Il est à noter que le scénario de référence AMS2 est plus ambitieux puisqu’il arrive à une baisse de 39 % de la consommation d’énergies fossiles en 2030 par rapport à 2012 (soit une consommation de 79Mtep). La PPE devraient intégrer ce potentiel.
→ Evolution de la production d’énergie
Une fois la trajectoire de consommation d’énergie établie, l’ajustement de la production d’énergie et l’établissement du mix énergétique et du mix électrique doivent permettre de se mettre sur le cap des objectifs fixés par la loi de transition énergétique.

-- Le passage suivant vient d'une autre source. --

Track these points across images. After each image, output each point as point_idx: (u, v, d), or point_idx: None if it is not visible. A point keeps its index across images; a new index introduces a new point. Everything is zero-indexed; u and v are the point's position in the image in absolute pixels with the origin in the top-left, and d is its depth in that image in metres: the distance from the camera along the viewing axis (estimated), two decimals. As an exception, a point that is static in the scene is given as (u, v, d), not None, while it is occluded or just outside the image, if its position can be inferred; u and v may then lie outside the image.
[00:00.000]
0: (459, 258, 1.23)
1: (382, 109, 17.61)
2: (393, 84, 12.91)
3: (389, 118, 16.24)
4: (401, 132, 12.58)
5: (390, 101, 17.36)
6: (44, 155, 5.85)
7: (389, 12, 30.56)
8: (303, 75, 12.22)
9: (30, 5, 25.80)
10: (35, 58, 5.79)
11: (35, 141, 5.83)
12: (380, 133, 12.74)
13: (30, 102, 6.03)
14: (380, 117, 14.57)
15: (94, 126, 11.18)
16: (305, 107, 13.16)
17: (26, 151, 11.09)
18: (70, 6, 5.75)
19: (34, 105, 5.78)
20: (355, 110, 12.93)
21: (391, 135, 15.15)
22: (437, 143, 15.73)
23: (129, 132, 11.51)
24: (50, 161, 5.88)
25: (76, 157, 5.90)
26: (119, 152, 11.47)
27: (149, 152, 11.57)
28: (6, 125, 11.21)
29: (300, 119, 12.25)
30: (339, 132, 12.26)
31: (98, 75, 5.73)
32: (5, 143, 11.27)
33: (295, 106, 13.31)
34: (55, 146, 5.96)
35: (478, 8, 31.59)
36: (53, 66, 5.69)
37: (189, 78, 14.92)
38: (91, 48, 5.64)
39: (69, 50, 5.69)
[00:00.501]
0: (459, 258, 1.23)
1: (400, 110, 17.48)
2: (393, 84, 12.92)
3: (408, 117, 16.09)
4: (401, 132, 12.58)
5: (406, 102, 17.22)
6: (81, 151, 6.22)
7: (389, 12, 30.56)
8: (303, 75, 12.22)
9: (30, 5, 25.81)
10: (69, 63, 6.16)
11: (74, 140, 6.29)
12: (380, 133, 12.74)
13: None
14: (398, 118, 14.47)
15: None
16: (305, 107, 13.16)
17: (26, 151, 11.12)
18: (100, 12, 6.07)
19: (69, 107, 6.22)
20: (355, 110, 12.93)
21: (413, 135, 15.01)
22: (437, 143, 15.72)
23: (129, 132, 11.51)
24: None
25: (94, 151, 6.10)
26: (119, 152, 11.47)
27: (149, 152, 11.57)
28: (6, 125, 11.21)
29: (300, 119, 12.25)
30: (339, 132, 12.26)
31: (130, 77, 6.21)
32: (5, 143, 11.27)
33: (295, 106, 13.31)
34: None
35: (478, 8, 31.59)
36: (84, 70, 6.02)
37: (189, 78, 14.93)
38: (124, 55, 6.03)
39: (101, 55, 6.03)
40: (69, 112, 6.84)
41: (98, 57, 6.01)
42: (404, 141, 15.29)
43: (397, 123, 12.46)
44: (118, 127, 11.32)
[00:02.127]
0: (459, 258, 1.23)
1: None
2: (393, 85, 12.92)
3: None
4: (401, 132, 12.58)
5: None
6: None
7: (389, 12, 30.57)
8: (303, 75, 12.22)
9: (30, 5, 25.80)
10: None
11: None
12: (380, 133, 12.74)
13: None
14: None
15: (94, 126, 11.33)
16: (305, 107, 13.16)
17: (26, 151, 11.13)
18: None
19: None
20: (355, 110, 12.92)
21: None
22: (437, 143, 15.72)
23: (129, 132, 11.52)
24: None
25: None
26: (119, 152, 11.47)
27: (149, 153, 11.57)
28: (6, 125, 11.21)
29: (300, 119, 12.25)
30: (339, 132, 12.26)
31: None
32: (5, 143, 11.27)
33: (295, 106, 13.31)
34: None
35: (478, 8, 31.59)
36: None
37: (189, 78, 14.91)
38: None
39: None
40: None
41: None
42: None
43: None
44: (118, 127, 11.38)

4-Hausse de la production d’énergies renouvelables
Dans la loi sur la transition énergétique: 23 % d’énergies renouvelables dans la consommation finale brute d’énergie en 2020 et 32 % en 2030.
Avec une part de 14,2 % en 2013, une évolution linéaire pour atteindre l’objectif ci-dessus nous donne les points de passage suivants:
20,5 % en 2018 et 26,8 % en 2023.

Il est à noter que dans le scénario de référence AMS2, on atteint 34 % en 2030.

5-Hausse de la production photovoltaïque et éolienne
Dans la loi sur la transition énergétique: Pour les énergies renouvelables électriques, l’objectif est de 40 % de la production en 2030. Auparavant, la France s’était fixée pour objectif d’être à 27 % d’énergies renouvelables électriques en 2020.
Cela correspond à 24 % en 2018 et 31 % en 2023.
L’évolution de la disponibilité brute impose une production renouvelable minimum (plus élevée si la France décide d’exporter) comprise entre 114 et 123 TWh en 2018 et comprise entre 141 et 152 TWh en 2023.
Les renouvelables hors hydroélectricité, dont l’évolution est considérée comme marginale, (éolien maritime, terrestre, le solaire principalement) devront couvrir de 46 à 55 TWh en 2018 et de 73 à 92 TWh en 2023.
L’atteinte de ces objectifs nécessitera que soit installés entre 28 et 29,5 GW d’éolien terrestre et solaire d’ici 2018 et entre 53 et 58 GW d’ici 2023.
Les chiffres proposés par le ministère en novembre 2015, de 24 GW en 2018 et 36 à 43 GW en 2023 ne sont donc pas cohérents avec les objectifs sauf à imaginer une baisse très prononcée de la consommation d’électricité.

6-Baisse du nucléaire
Dans la loi sur la transition énergétique: Baisse de la part du nucléaire à 50 % de la production d’électricité à horizon 2025.
L’électricité nucléaire disponible en 2025 se calcule à partir de la disponibilité brute en 2025 et des hypothèses d’exports.: cela représente la moitié de la disponibilité brute plus l’export.
Le nombre de réacteurs à fermer d’ici 2025 dépend du type de réacteur que l’on choisit de fermer entre les moins puissants (900 MW, environ 60% des réacteurs français, et qui ont entre 29 et 39 ans) et les plus puissants (entre 1300 et 1500 MW qui ont entre 17 et 32 ans).
En prenant en compte l’évolution de la consommation d’électricité vue plus haut et la montée en puissance des énergies renouvelables, la PPE devrait proposer de fermer entre 5 et 8 réacteurs d’ici à 2018et de 19 à 24 fermetures supplémentaires d’ici 2023.
Quand bien même ce serait les réacteurs les plus puissants qui fermeraient (peu probable compte tenu de leur âge), il faudrait de toute façon fermer une dizaine de réacteurs d’ici à 2023.